Start of Block
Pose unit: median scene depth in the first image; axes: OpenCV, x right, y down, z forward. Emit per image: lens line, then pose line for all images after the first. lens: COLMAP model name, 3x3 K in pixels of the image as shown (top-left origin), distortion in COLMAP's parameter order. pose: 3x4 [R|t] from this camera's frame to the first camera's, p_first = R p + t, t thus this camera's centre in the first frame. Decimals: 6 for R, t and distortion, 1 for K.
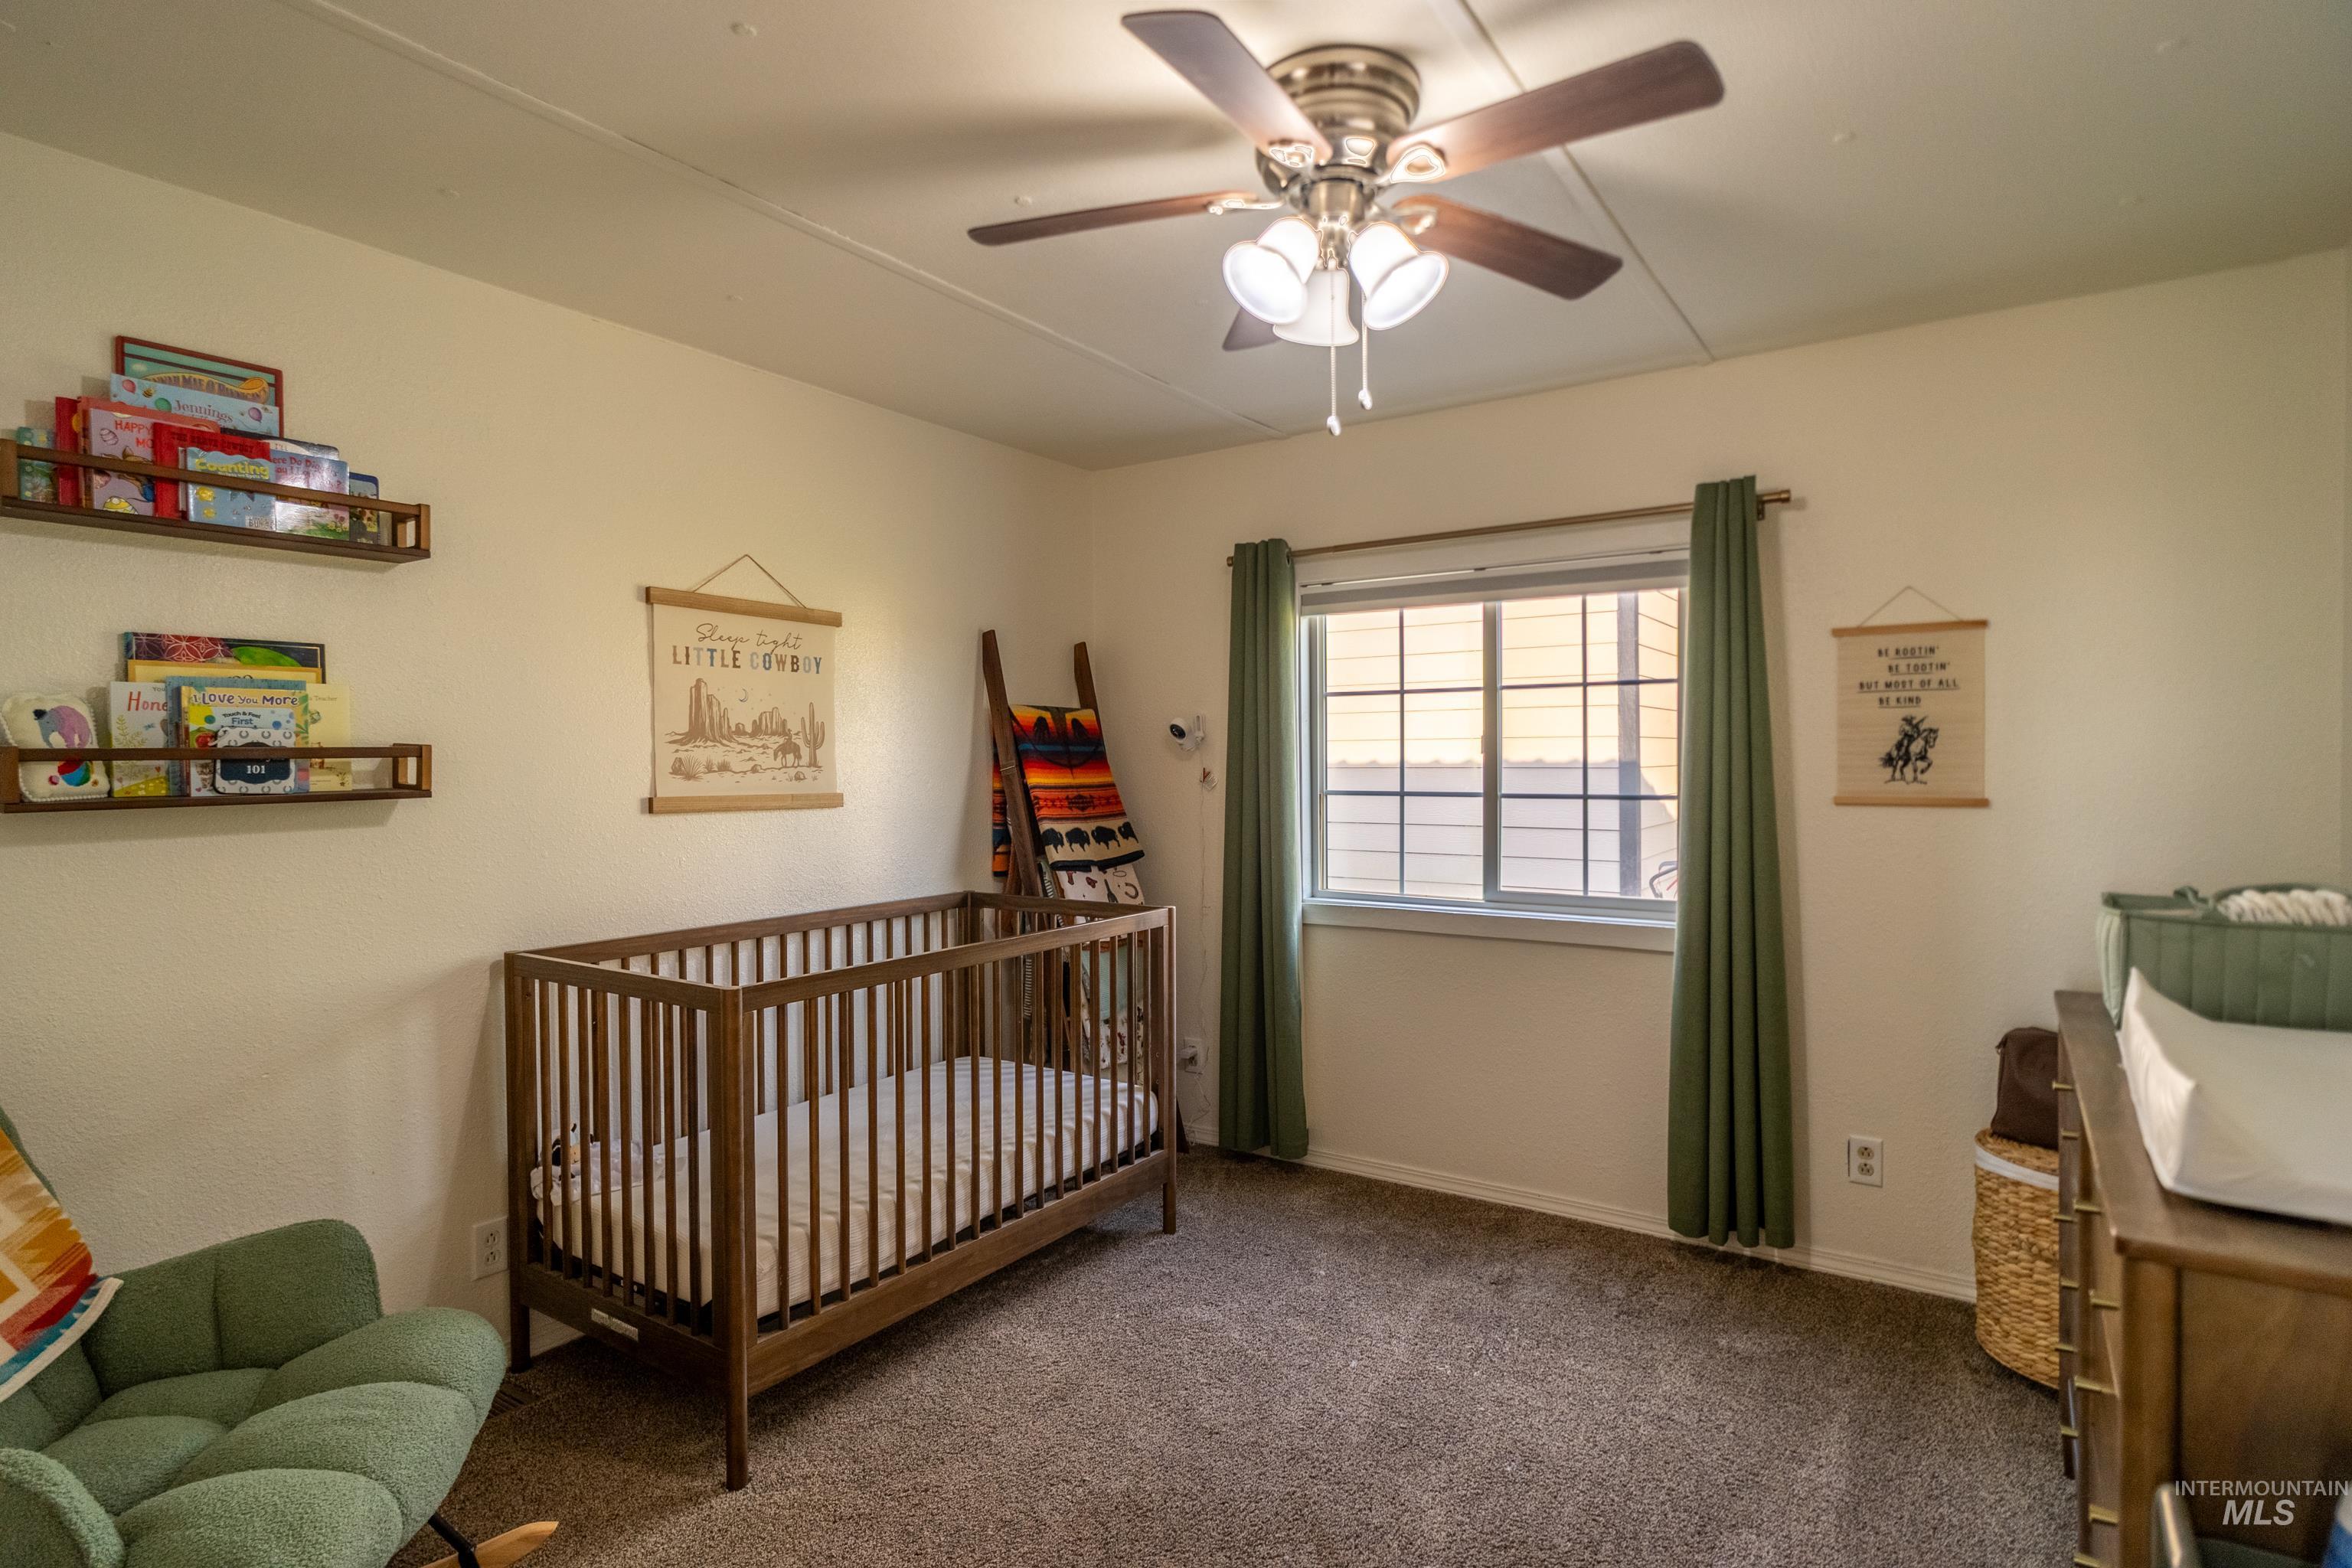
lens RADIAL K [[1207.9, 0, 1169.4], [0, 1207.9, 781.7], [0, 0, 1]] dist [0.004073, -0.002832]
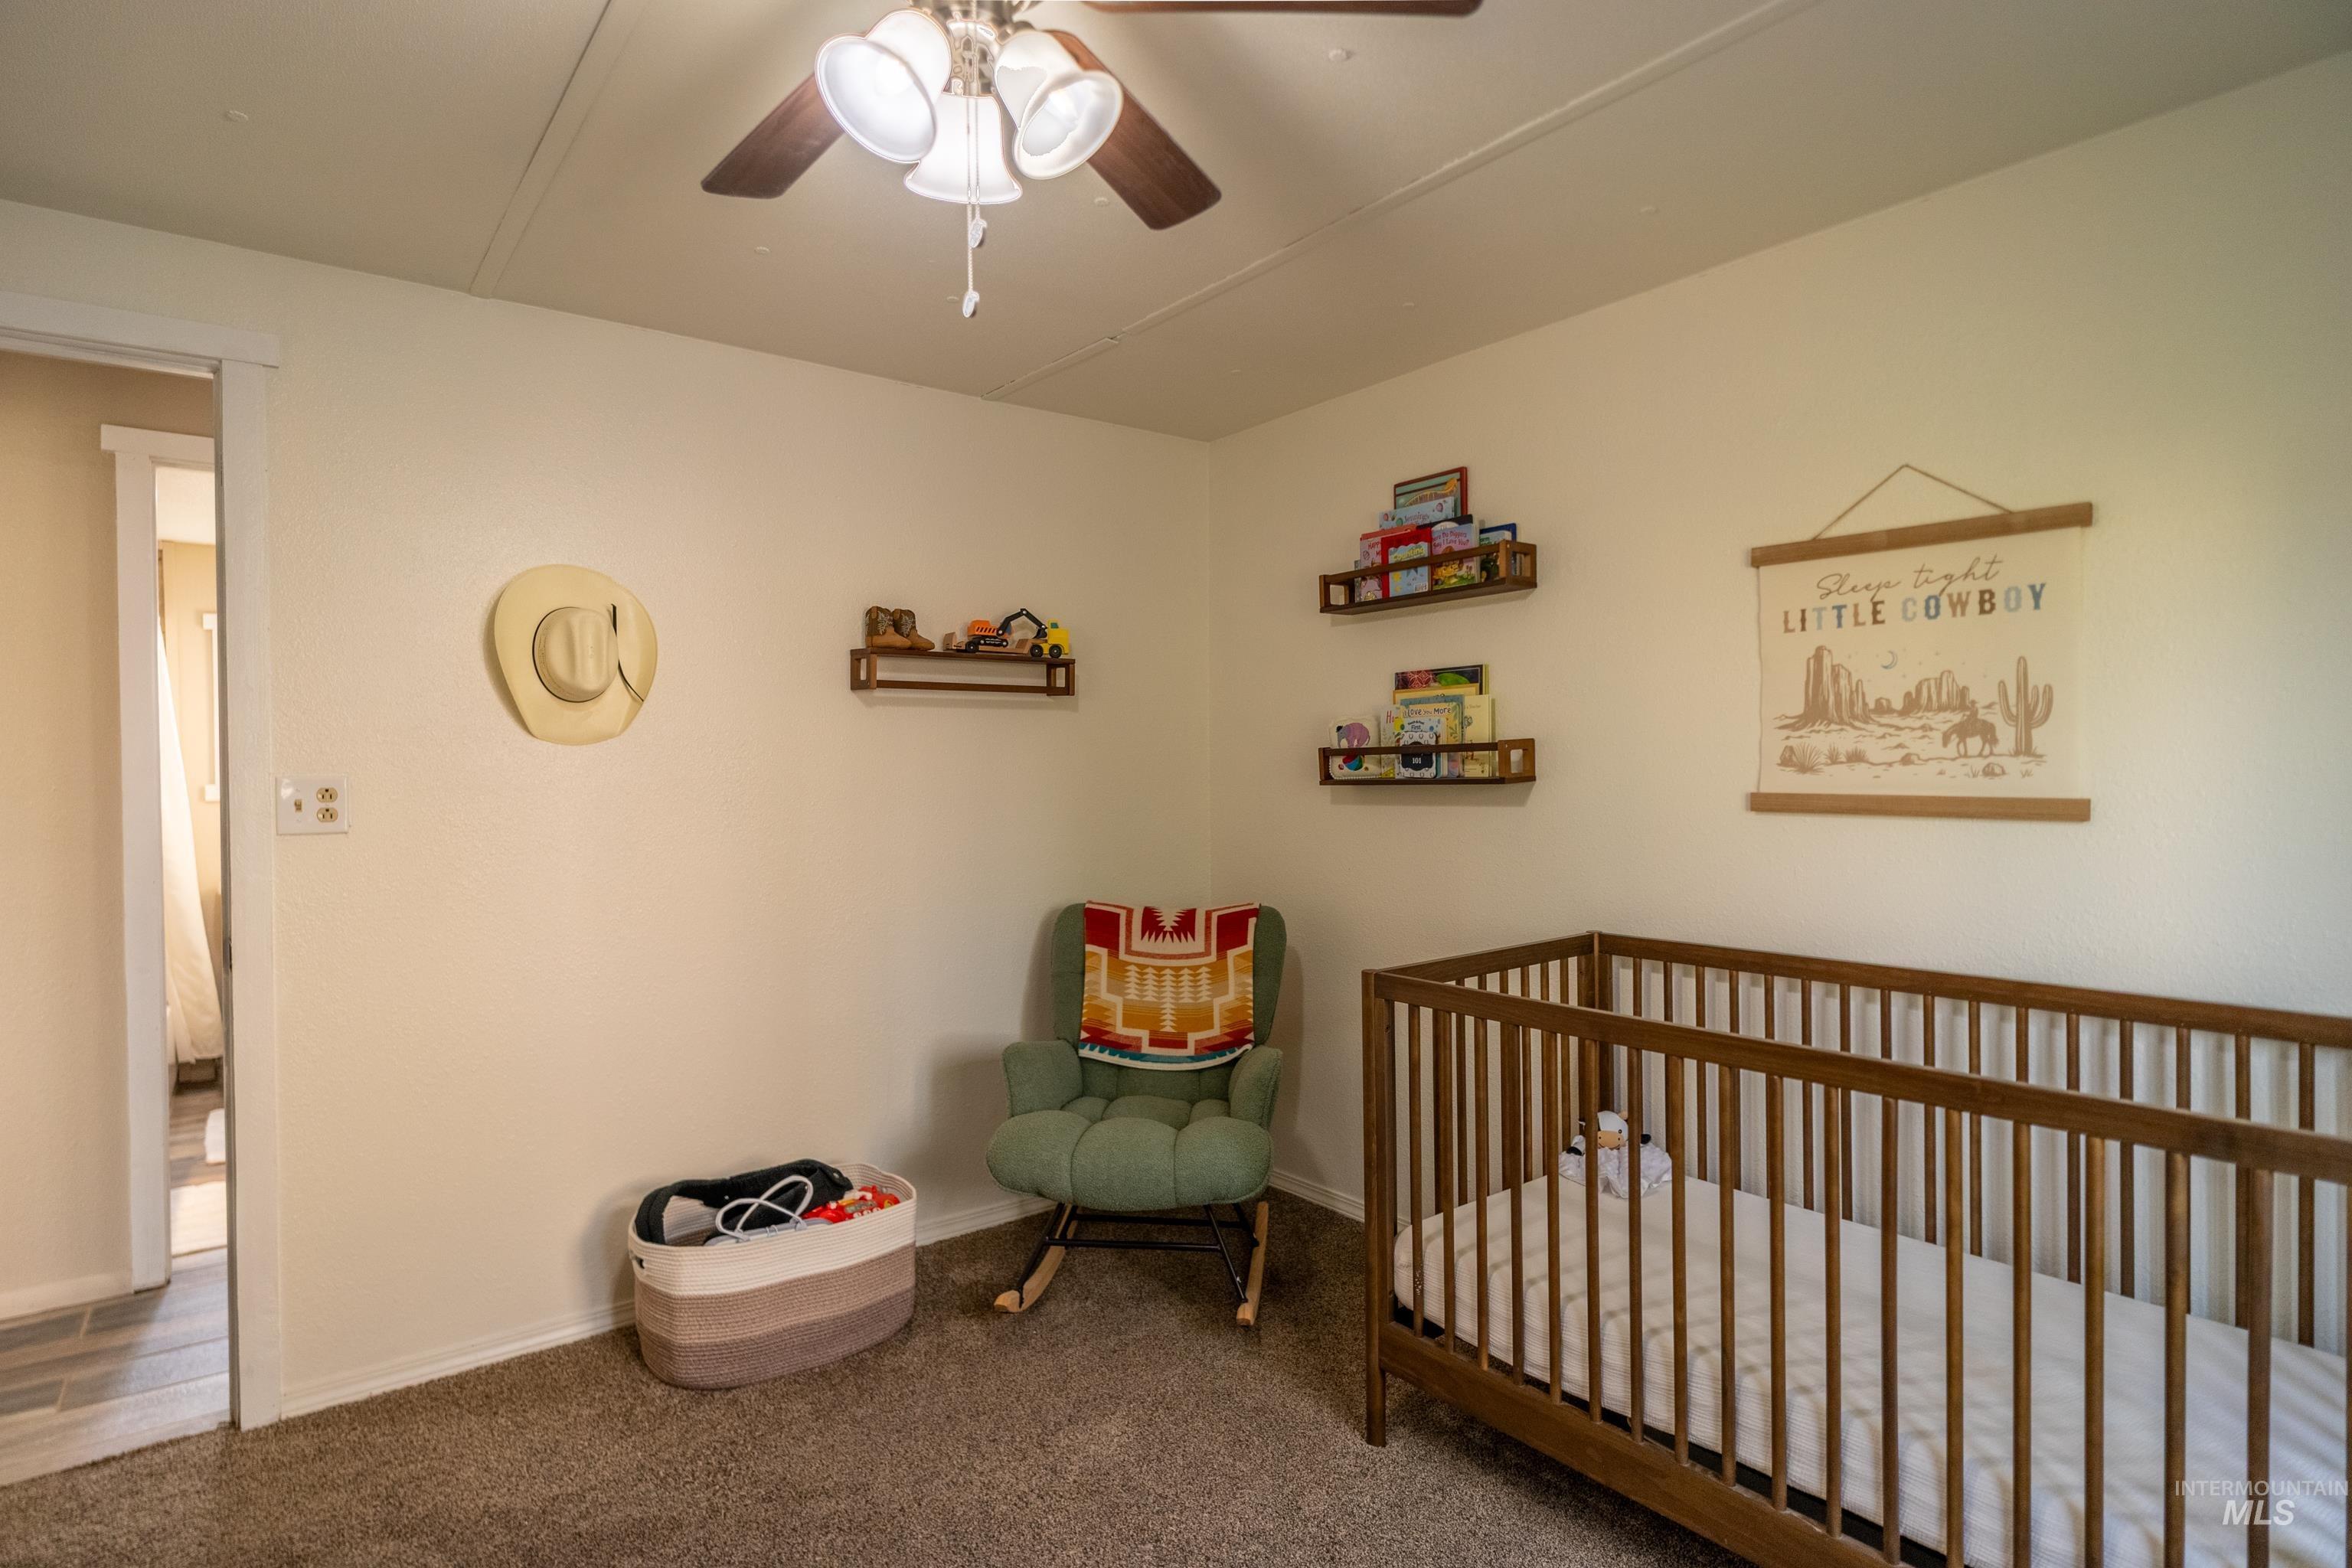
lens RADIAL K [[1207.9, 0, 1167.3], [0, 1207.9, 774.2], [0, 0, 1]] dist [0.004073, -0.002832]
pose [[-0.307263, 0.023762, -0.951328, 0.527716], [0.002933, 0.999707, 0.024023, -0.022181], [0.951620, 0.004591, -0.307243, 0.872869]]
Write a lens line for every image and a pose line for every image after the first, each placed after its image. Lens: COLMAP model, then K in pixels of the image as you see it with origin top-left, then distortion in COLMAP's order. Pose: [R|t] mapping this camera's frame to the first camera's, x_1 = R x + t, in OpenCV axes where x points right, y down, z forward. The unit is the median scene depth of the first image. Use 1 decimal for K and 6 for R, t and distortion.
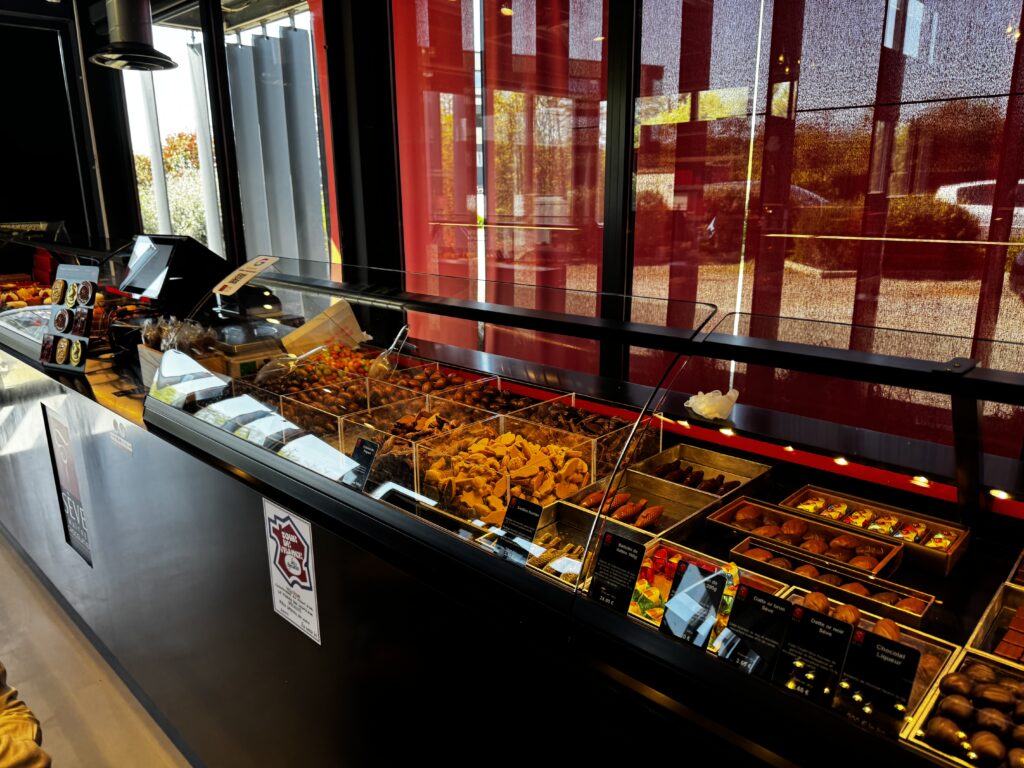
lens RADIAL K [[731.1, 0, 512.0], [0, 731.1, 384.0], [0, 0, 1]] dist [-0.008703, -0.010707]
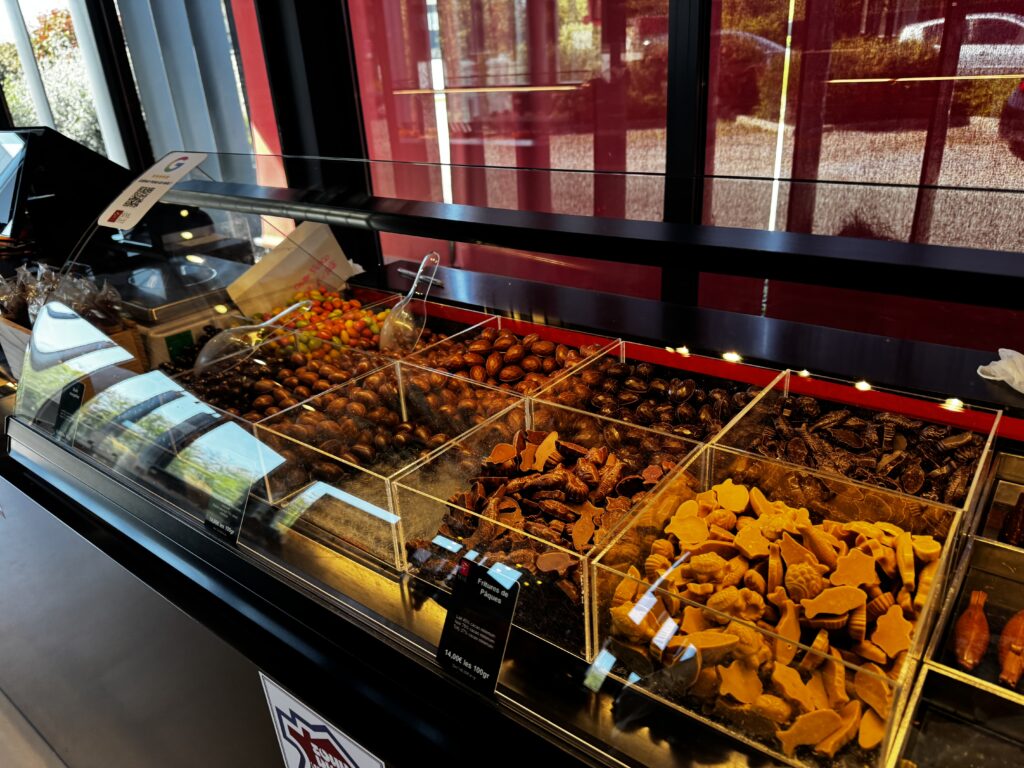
End of Block
-- Task prompt --
Reproduce the listing above word for word, leaving out the pictures.

-- Answer space --
Pose unit: median scene depth in the first image; axes: OpenCV, x right, y down, z forward. Emit per image: lens line, then pose line for all images after the first. lens: COLMAP model name, 3x3 K in pixels of the image as shown (top-left origin), distortion in COLMAP's parameter order. pose: 3x4 [R|t] from this camera's frame to the first camera's, p_first = R p + t, t thus this camera's centre in the first frame. Decimals: 6 for R, t and distortion, 1 for K.
lens RADIAL K [[1207.9, 0, 1169.4], [0, 1207.9, 781.7], [0, 0, 1]] dist [0.004073, -0.002832]
lens RADIAL K [[1207.9, 0, 1167.3], [0, 1207.9, 774.2], [0, 0, 1]] dist [0.004073, -0.002832]
pose [[-0.307263, 0.023762, -0.951328, 0.527716], [0.002933, 0.999707, 0.024023, -0.022181], [0.951620, 0.004591, -0.307243, 0.872869]]
Write a lens line for every image and a pose line for every image after the first, each placed after its image. Lens: COLMAP model, then K in pixels of the image as you see it with origin top-left, then distortion in COLMAP's order. Pose: [R|t] mapping this camera's frame to the first camera's, x_1 = R x + t, in OpenCV axes where x points right, y down, z forward. The unit is the median scene depth of the first image. Use 1 decimal for K and 6 for R, t and distortion.
lens RADIAL K [[731.1, 0, 512.0], [0, 731.1, 384.0], [0, 0, 1]] dist [-0.008703, -0.010707]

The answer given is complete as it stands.